DESCRIPTION OF SHARE CAPITAL AND ARTICLES OF ASSOCIATION
General
We were incorporated as a private limited company
with the legal name Mereo BioPharma Group Limited under the laws of England and Wales on March 10, 2015 with the company number 09481161. On June 3, 2016, we re-registered as a public limited company
with the legal name Mereo BioPharma Group plc. Our principal executive offices are located at 4th Floor, One Cavendish Place, London, W1G 0QF, United Kingdom. The principal legislation under which we operate and our ordinary shares are issued is the
U.K. Companies Act 2006.
Share Capital
As of
February 11, 2020, our issued share capital was £336,765 equivalent to 112,255,142 ordinary shares. The nominal value of our ordinary shares, including ordinary shares in the form of ADSs, is £0.003 per ordinary share. Each issued
ordinary share is fully paid. 22,102,085 of our ordinary shares are represented by 4,420,417 ADSs.
According to the resolutions passed in our
annual general meeting held on June 19, 2019, our Board was authorized to (i) allot new shares or grant rights to subscribe for, or convert other securities into, shares up to an amount equal to 100% of our total issued ordinary share
capital as at May 17, 2019, comprising ordinary shares with an aggregate nominal value of £288,070.78; and (ii) allot equity securities for cash without first being required to offer them to existing ordinary shareholders up to the
same aggregate maximum nominal amount of £288,070.78 (including, for this purpose, the sale on a non-pre-emptive basis of any shares held in treasury). In each
case, the authorization will last until the next annual general meeting or, if earlier, 15 months from the date of the passing of these resolutions. In addition, according to written resolutions of our shareholders passed on June 2, 2016, our
Board was authorized (i) to allot new ordinary shares up to a maximum nominal value of £350,000.00; and (ii) allot equity securities for cash without first being required to offer them to existing ordinary shareholders up to the same
aggregate maximum nominal amount of £350,000.00. In each case, the authorization will last until the fifth anniversary of the passing of these written resolutions. The Initial Shares and Commission Shares were issued using part of the
June 19, 2019 authority. As of February 11, 2020, authorization to allot ordinary shares up to a maximum aggregate nominal amount of £366,334 remained under the June 19, 2019 and June 2, 2016 authorities, representing up to
122,111,442 ordinary shares.
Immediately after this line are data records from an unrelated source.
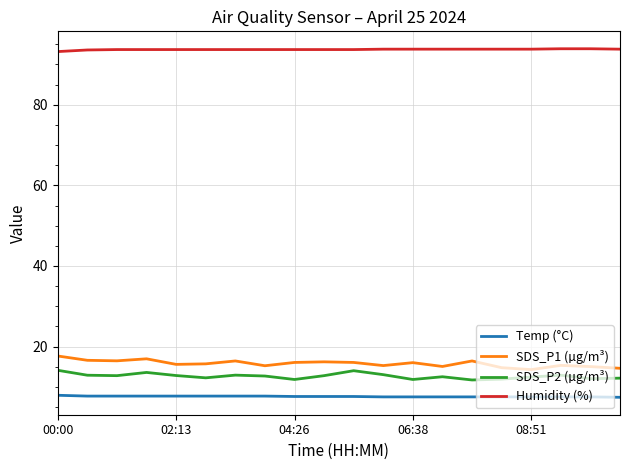

Which series has the largest total across all categories?

Humidity (%)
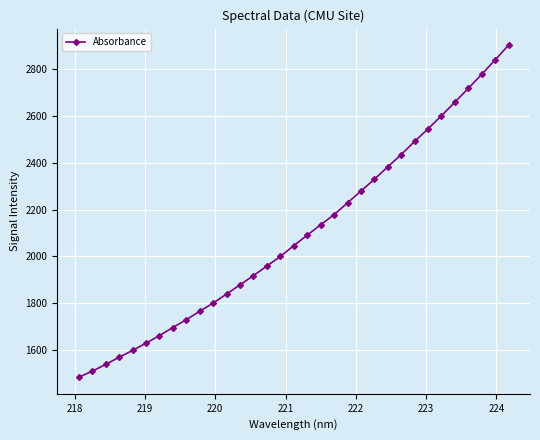

What is the sum of all values?

69203.8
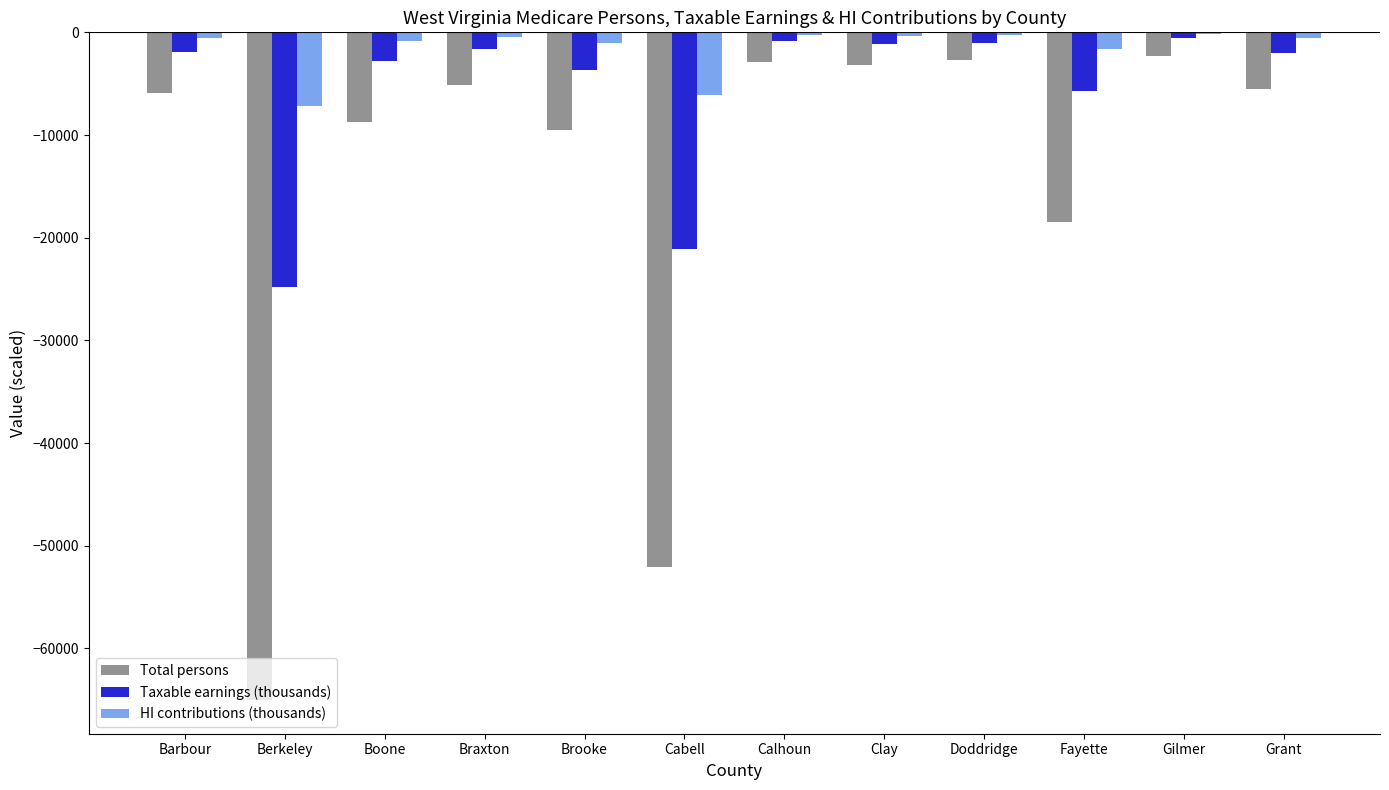

What is the maximum value shown in the chart?

-167.3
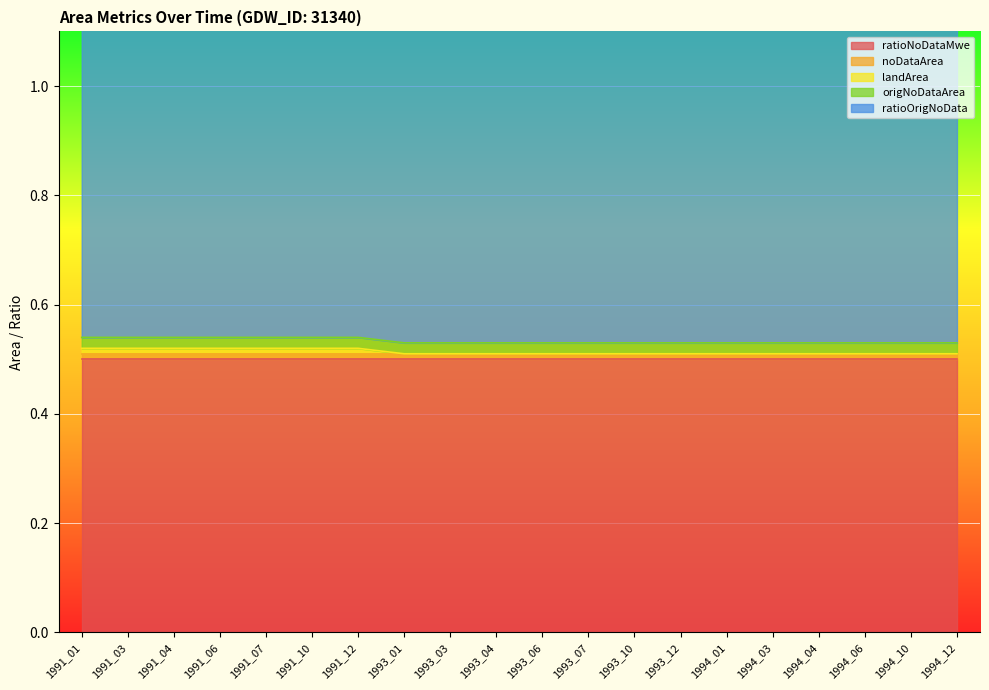

What is the total value across all series at 1993_06?

1.5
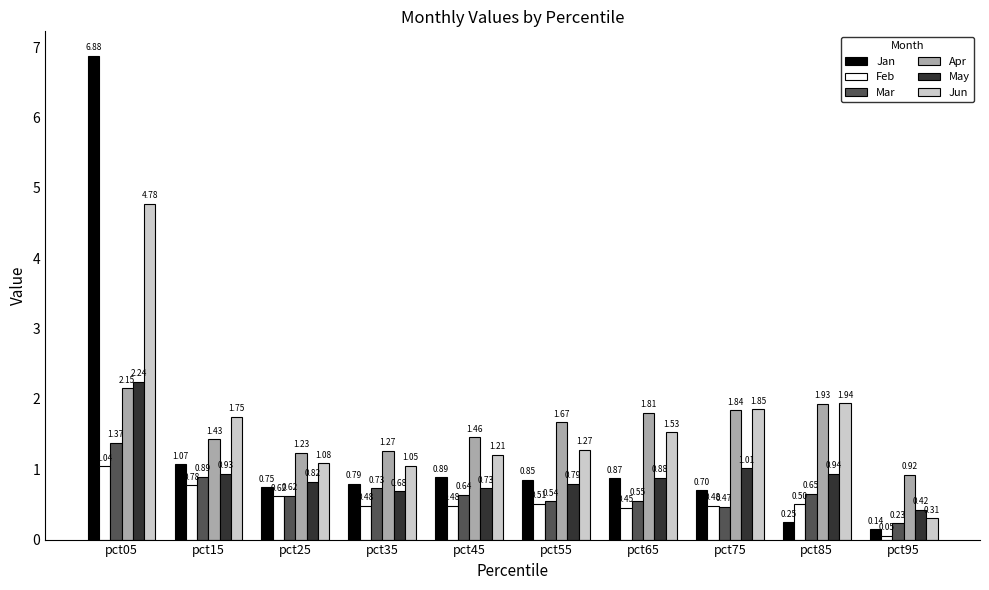

What are all the series names shown in the legend?

Jan, Feb, Mar, Apr, May, Jun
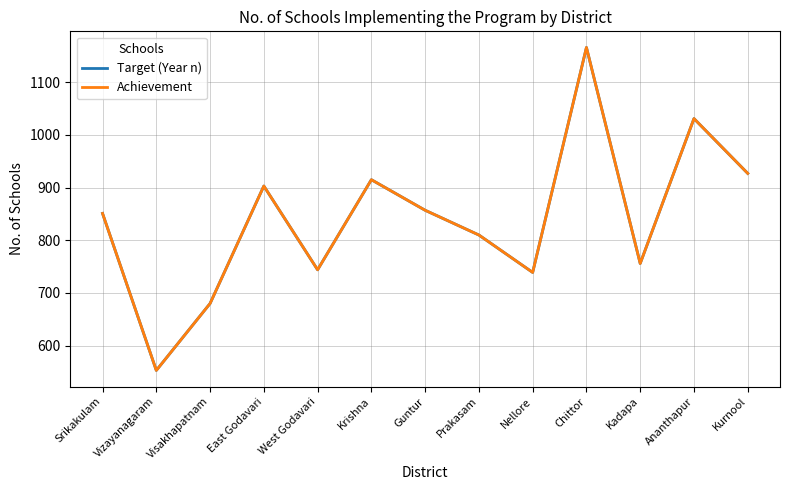

What is the minimum value for Achievement?

553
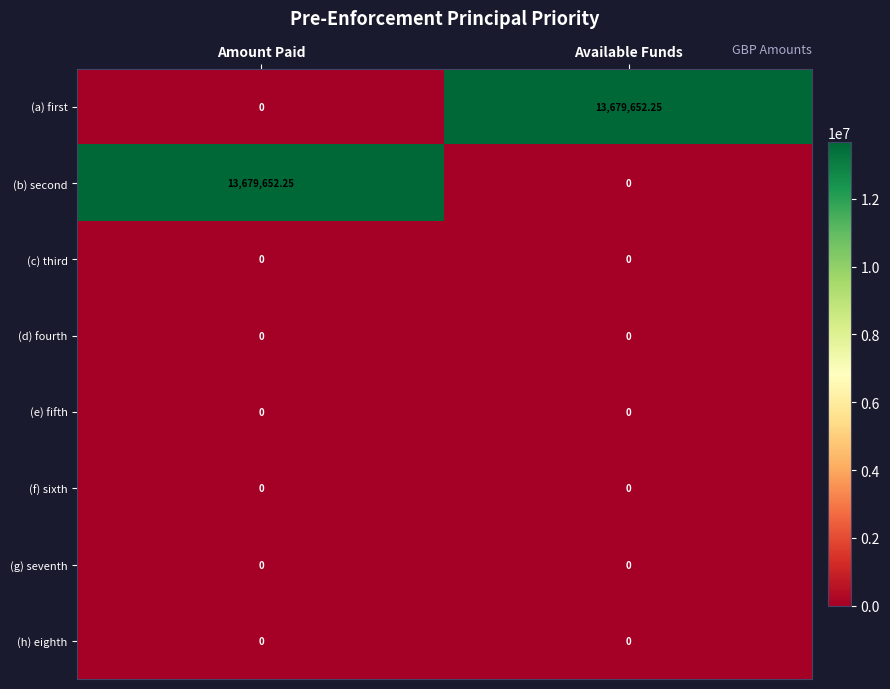

Rank the series at Available Funds from highest to lowest value.

(a) first, (b) second, (c) third, (d) fourth, (e) fifth, (f) sixth, (g) seventh, (h) eighth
To the extent that ordinary shares are issued pursuant to this offering during the remaining periods of the June 19, 2019 and June 2, 2016 authorities, those issuances will utilize the unutilized amount from
time to time of whichever authority is used for the relevant issuance. If either authority is exhausted or expires, further shareholder authorities may be required for the future issuances of ordinary shares.
Options
As of December 31, 2019, there were options to
purchase 12,430,806 ordinary shares outstanding under our equity incentive plans with a weighted average exercise price of £1.45 per ordinary share. The options generally lapse after 10 years from the date of the grant.
As of December 31, 2019, there were options to purchase 782,400 ADSs outstanding under our equity incentive plans with a weighted average exercise
price of $3.51 per ADS. The options generally lapse after 4 years from the date of grant.
As of December 31, 2019, there were nil-cost options to purchase 162,997 ordinary shares outstanding under our DSP, which generally lapse one year after vesting.
Each of our equity incentive plans includes provisions for potential adjustment of outstanding equity awards in connection with certain corporate
transactions, in order to prevent dilution or enlargement of the intended benefits under such plans.